The letter to patients said there's no evidence that the personal information exposed online was copied or saved after it was disclosed, and there's no sign the data were misused. It blamed the exposure on a misconfigured setting on an internal Inmediata website that it said allowed search engines in January to see and index pages that contained "member patients' " electronic health data. Inmediata said it deactivated the website and hired a computer forensics firm once the incident was discovered.
Rieger confirmed in an e-mail Friday that letters are being sent to 1.38 million people, putting the incident among the top three of the 450 such breaches under investigation by the federal Health and Human Services' Office of Civil Rights (OCR) in the past two years. The OCR declined to comment on why the incident is not yet listed online.
Breaches of personal information about consumers are increasingly common in many industries, including health care, with the proliferation of vast databases that are supposed to be protected behind digital firewalls. Sometimes these databases can be misconfigured to allow unauthorized access, as apparently happened with Inmediata, while other times the data are targeted in a cyberattack.
Earlier this year, a two-doctor practice in Michigan permanently closed after a ransomware attack obliterated the practice's patient records, becoming the first health care provider in the U.S. to close because of a ransomware attack. In Minnesota, more than 100,000 people have been affected by breaches under investigation by the OCR since May 2017, including a breach last year at the Minnesota Department of Human Services that exposed the information of more than 10,000 people who use state health and welfare programs.
In most of the Minnesota cases, the entities sending out the breach letters are recognizable because they are either health care providers or public agencies.
Few patients have heard of Inmediata, which was formerly known as Secure EDI. But the company has access to patients' health information because it is a cog in the vast electronic system used to pay medical bills and track patients in the United States.
Among its various business lines, Inmediata acts as a data "clearinghouse" for health care providers and insurance companies. That means the company electronically transmits claims from health care providers to insurers, and then sends payment verifications back to the provider. Intermediaries like Inmediata typically get permission to handle health records when patients sign forms at their health care providers' offices for the federal health care privacy law commonly referred to as HIPAA.
────────────────────────────────────────
WHAT TO WORK ON:
• 1. In the article on the Inmediata data exposure, what name did Inmediata go by before?
• 2. Pick up the article on the Inmediata data exposure after its last paragraph and write what comes next.
────────────────────────────────────────
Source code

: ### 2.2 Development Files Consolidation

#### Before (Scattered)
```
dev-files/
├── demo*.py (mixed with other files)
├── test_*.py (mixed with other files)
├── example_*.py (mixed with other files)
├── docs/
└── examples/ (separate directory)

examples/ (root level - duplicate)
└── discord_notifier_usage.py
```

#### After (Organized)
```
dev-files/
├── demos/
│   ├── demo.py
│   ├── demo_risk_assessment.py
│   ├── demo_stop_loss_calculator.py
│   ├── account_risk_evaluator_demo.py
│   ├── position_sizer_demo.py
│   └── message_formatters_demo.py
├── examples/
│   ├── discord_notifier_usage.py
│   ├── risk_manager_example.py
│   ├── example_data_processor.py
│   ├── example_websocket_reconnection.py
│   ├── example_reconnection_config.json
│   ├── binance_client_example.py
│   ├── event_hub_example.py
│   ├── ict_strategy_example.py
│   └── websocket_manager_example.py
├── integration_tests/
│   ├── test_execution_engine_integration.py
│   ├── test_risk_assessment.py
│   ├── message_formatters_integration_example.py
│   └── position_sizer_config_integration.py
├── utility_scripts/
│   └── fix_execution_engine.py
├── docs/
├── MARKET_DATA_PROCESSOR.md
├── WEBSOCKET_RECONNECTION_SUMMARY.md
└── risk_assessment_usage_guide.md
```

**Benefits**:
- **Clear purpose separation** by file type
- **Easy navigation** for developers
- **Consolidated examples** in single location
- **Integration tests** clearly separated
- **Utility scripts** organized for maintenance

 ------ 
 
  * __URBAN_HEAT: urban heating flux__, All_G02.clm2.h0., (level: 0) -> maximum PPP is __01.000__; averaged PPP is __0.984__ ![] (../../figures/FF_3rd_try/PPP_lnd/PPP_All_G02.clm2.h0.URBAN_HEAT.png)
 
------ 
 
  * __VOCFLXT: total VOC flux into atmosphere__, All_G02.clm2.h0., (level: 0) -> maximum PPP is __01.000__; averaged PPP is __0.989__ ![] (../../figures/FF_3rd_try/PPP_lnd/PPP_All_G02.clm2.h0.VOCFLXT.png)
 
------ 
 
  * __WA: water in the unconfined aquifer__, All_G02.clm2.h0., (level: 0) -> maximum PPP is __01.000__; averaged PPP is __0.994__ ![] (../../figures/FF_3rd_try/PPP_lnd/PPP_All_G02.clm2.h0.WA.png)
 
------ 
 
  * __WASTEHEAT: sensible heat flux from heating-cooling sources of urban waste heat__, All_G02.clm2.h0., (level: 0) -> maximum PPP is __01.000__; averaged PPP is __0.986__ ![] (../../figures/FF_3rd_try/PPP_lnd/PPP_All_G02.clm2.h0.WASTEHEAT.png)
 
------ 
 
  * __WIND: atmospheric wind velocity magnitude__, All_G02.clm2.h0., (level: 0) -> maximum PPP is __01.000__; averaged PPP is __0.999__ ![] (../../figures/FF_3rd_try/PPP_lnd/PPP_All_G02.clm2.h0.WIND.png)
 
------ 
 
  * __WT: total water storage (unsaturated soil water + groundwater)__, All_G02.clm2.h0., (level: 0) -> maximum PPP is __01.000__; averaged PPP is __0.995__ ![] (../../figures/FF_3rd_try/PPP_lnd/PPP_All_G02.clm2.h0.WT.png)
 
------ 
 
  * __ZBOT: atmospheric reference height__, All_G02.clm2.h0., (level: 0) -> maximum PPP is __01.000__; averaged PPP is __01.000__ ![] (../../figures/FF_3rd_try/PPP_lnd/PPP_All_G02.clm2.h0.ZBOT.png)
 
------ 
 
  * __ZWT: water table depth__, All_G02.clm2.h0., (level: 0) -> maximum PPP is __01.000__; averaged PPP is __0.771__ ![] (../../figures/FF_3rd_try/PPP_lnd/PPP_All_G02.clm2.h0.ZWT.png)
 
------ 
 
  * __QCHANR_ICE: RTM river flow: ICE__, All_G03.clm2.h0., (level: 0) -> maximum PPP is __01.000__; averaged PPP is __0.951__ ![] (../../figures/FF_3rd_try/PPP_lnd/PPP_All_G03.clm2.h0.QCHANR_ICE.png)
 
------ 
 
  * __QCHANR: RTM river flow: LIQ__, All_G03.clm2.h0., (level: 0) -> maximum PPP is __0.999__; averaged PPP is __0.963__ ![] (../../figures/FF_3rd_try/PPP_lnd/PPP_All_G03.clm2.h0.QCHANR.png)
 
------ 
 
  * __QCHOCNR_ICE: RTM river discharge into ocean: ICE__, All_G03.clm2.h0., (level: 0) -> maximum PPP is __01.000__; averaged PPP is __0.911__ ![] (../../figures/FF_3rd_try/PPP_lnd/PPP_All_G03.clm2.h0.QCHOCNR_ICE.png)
────────────────────────────────────────
OUTPUTS FOR THE TASKS:
• 1. Secure EDI.

• 2.
The Inmediata letters reveal none of this information, nor do they say which health care providers' patient data were affected.
Krelic, a former fraud investigator, said he spent hours communicating with his current health insurer, UnitedHealthcare, as well as his past insurer, HealthPartners, trying to find out what information was exposed and whether it's significant enough to take precautionary steps. Krelic also reached out to his family's health care providers. None said they worked with Inmediata. (UnitedHealthcare and HealthPartners both told the Star Tribune they do not have vendor relationships with Inmediata.)
On Friday, three weeks after he called Inmediata's incident hotline, Krelic said he received an e-mail from Inmediata stating that records involving a 2012 visit to a dental provider were involved in the breach.
"Your health plan at the time of this visit required this provider to use certain intermediaries to submit the claim for payment," the e-mail said. "Inmediata is one of those intermediaries."
Krelic said he remains concerned by the response. "My insurance company and provider have not taken responsibility or notified me that there was a data breach and my personal information was exposed," Krelic said via e-mail. "Bottom line: I gave the data/authorization to [a health care provider] for them to process it through my insurance company, and not to Inmediata. They are responsible for ensuring that HIPAA regulations and the security of my personal information is met."